[Action item]
Below is a listing; repeat exactly the lines from the one containing "ring dip: (143, 316)" to the one containing "pinky tip: (268, 323)", both included.

________________________________________

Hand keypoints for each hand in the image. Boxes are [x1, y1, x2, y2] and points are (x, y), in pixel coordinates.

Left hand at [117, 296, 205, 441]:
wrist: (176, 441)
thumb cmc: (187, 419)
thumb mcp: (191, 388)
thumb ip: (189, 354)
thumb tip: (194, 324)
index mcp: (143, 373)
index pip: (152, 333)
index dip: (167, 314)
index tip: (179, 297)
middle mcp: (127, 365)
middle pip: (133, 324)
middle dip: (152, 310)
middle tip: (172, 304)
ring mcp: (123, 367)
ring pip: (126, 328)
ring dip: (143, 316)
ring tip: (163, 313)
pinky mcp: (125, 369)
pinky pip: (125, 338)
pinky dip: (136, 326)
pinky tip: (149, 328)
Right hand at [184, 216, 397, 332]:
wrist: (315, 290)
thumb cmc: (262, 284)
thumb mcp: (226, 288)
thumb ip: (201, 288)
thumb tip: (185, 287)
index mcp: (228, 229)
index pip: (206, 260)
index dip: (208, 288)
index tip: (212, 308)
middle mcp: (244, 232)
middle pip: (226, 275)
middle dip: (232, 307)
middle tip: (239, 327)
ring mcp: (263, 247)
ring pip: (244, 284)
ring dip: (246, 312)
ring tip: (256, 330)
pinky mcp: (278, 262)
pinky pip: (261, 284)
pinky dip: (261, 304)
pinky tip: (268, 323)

________________________________________

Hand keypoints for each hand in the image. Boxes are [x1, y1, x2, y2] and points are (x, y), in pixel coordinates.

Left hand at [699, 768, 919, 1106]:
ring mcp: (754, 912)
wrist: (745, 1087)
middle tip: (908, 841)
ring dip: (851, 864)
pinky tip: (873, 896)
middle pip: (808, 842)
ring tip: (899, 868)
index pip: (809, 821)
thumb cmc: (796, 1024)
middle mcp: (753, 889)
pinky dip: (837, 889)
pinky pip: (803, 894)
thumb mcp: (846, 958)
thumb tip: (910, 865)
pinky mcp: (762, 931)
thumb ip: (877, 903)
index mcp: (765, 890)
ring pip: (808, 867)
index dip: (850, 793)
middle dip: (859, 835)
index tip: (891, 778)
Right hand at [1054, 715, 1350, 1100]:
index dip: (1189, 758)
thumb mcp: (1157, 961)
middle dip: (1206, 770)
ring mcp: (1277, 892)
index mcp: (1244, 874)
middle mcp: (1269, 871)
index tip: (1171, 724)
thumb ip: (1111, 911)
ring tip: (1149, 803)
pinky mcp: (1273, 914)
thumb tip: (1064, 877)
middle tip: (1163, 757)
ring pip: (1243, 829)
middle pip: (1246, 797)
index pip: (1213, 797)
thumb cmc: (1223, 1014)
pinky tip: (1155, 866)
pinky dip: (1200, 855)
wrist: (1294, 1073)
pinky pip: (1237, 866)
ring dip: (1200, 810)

________________________________________

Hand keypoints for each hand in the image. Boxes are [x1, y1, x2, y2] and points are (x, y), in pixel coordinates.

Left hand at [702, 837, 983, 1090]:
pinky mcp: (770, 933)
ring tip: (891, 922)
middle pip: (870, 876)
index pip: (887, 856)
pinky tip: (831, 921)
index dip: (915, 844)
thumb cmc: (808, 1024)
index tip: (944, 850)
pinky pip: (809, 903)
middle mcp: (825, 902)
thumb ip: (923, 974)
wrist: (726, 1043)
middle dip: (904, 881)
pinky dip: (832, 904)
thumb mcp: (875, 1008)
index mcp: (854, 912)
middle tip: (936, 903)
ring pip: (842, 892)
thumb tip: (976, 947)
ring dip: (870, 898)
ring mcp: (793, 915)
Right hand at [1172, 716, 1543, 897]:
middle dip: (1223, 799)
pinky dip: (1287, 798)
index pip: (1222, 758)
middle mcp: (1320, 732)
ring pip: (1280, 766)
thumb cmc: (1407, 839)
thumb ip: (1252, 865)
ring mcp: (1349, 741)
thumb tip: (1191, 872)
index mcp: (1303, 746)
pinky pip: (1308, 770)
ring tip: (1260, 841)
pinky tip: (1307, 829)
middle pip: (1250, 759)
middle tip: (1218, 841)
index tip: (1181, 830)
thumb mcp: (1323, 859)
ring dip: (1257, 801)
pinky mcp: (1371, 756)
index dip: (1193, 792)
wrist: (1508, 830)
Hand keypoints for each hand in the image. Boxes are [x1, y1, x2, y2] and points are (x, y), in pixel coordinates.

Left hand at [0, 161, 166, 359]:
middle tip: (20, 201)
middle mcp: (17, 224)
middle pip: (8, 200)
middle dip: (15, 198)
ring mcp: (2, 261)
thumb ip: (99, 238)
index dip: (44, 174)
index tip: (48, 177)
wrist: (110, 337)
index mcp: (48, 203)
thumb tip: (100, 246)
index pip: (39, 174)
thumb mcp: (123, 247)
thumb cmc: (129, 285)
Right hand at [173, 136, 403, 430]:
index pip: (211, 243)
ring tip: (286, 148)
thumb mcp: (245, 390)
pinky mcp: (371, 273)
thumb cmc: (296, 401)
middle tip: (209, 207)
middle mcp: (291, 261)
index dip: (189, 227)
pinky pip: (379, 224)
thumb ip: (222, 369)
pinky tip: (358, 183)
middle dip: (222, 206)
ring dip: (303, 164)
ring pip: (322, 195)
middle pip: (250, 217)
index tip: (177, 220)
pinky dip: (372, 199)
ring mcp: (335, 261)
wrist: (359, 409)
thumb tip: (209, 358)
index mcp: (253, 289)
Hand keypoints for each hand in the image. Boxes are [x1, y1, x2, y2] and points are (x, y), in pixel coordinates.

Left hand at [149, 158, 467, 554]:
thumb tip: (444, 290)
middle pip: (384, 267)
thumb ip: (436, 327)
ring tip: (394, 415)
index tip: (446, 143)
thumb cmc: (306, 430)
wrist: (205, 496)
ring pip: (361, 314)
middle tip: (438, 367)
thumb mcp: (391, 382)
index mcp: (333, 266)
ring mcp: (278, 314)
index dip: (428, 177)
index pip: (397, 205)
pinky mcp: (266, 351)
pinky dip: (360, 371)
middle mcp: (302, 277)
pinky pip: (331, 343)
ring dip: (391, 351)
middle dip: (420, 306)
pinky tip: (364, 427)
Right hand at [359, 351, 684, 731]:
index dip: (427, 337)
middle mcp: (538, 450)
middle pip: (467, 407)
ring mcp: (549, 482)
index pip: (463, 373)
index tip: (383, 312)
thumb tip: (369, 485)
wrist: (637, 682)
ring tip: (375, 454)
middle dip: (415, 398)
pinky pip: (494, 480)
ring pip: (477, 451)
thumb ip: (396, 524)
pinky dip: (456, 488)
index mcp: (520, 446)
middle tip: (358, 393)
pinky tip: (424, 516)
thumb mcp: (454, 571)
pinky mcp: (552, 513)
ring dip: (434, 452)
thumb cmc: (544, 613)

________________________________________

[Output]
ring dip: (143, 316)
ring tip: (163, 313)
pinky mcp: (125, 369)
pinky pip: (125, 338)
pinky dip: (136, 326)
pinky tip: (149, 328)
Right hand at [184, 216, 397, 332]:
wrist: (315, 290)
thumb cmc: (262, 284)
thumb mcp: (226, 288)
thumb ip: (201, 288)
thumb tip: (185, 287)
index mcp: (228, 229)
index pip: (206, 260)
index dip: (208, 288)
index tip: (212, 308)
middle mcp: (244, 232)
middle pip: (226, 275)
middle dip: (232, 307)
middle tip: (239, 327)
ring mcp: (263, 247)
ring pip: (244, 284)
ring dip: (246, 312)
ring tip: (256, 330)
pinky mcp: (278, 262)
pinky pip: (261, 284)
pinky dip: (261, 304)
pinky tip: (268, 323)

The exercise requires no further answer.